[Digestion] Digestate as fertilizer.

bingham bingham at zekes.com
Fri Jul 1 11:57:30 CDT 2011


Dear A.D. Karve,

I am not sure I follow your point? 

As part of my degree we studied cotton production in the Mississippi River Delta region of the US,
wheat production in the Mid West US and truck farming in California US.

Many of the really old plantations and farms kept very complete production records. 
Unfortunately they were not very smart farmers.
They planted the same crop for decades with out adding anything to the soil.
There crop yields dropped miserably each year until the river would flood.
After the soil dried out and farming could resume and the crop yields rose back to previous levels.

The Wheat farmers in the Mid West  and the truck farmers  in California had similar problems but there were no floods so NPK was 
added in later years and yields returned.

Old dried Samples of the wheat and produce were found stored that dated back 60 to 100 years.
When the old samples of produce were analyzed and compared to modern samples they had marked differences in the 
amounts of  the trace minerals they contained. 

The old samples had higher levels of almost all trace minerals than there modern counterparts.
Some of the trace minerals were totally absent in the new samples of wheat and vegetables.

Soil samples of the areas where the food samples were taken showed the minerals were depleted from the soil in the root 
zone of the crops. 

In some deeper samples the concentrations of the trace minerals improved but they were unreachable by the plants.

Is your point that the minerals necessary to grow the plants are replenished through natural chemical and biological actions
faster than the plants remove them?

I have a theory that the food we now eat is missing many of the nutrients that were in food eaten by our progenitors.
As a result of the missing nutrients we are now less healthy and prone to exhibit a number of health problems.

If the soil where your "organic manure" is obtained has been depleted of the trace minerals it may aide plant growth but
not the plants nutritional value.

The areas we applied AD byproducts showed improvement to the soil trace minerals in the plants over time.
I did not have the time money or patients to determine why the improvement took place only that it does happened.

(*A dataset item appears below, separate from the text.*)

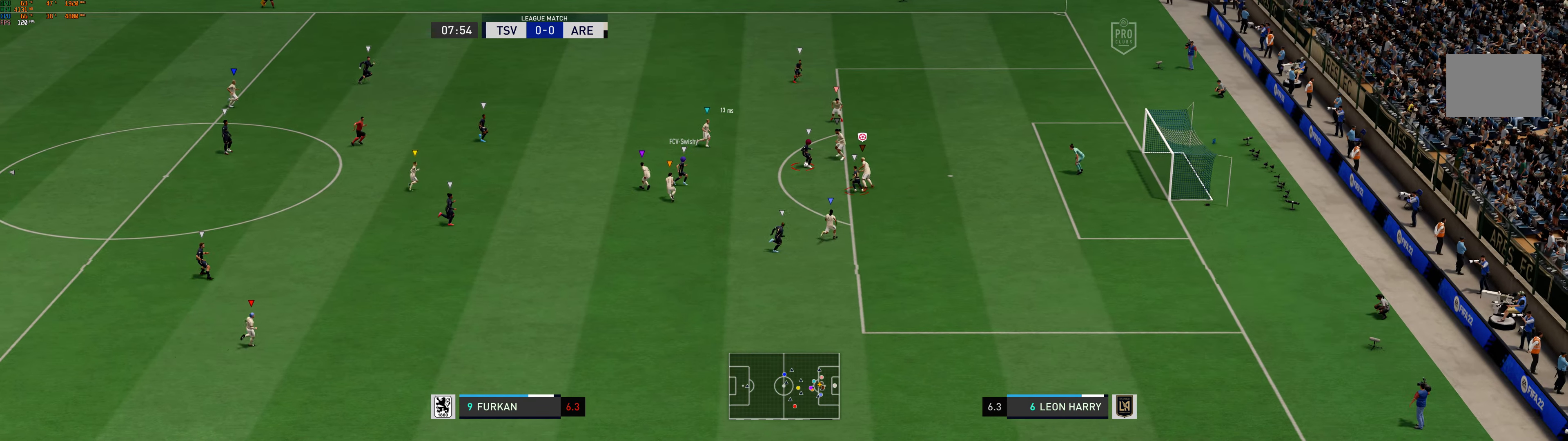
{"dt_ms": 500, "buttons": [], "left_stick": "right", "events": [[34, "R1", "up"], [34, "left_stick", "up-right"], [333, "left_stick", "right"]]}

It may be the result of a new bio-chemical processes beginning in the soil introduced from the AD or from AD byproducts
themselves.

Brent


  ----- Original Message ----- 
  From: Anand Karve 
  To: For Discussion of Anaerobic Digestion 
  Sent: Wednesday, June 29, 2011 8:13 PM
  Subject: Re: [Digestion] Digestate as fertilizer.


  Dear List,
   The fact that the soil micro-organisms contribute to soil fertility is accepted by all agricultural scientists. Logic tells us that high calorie, non-composted organic matter would serve the microbes best as nutrition. From this point of view, we conducted experiments and found that plain sugar or pulped green leaves were excellent as soil amendments. The rates of application were 25 kg dry matter per ha. Capillary water in the soil always has soil minerals dissolved in it. When one applies a carbon source to the soil, the microbes absorb the necessary soil minerals from the capillary water. There is no need to add minerals through the organic matter. That is why even plain sugar causes soil microbes to increase their numbers. The concentration of minerals in the capillary water is at a dynamic equilibrium. If a mineral molecule is removed from the capillary water by a microbe, it is replaced by a molecule going into solution from the un-dissolved pool of minerals in the soil. We have about 30 km of earth's crust under our feet. New soil is being formed every day. Only 5% of the dry weight of plants is constituted by minerals. Therefore there is an unlimited supply of minerals in the soil. Don't think that it would ever get exhausted by agriculture. And when you apply an organic manure to the soil, don't calculate the NPK in it but count the nutritional calories in it.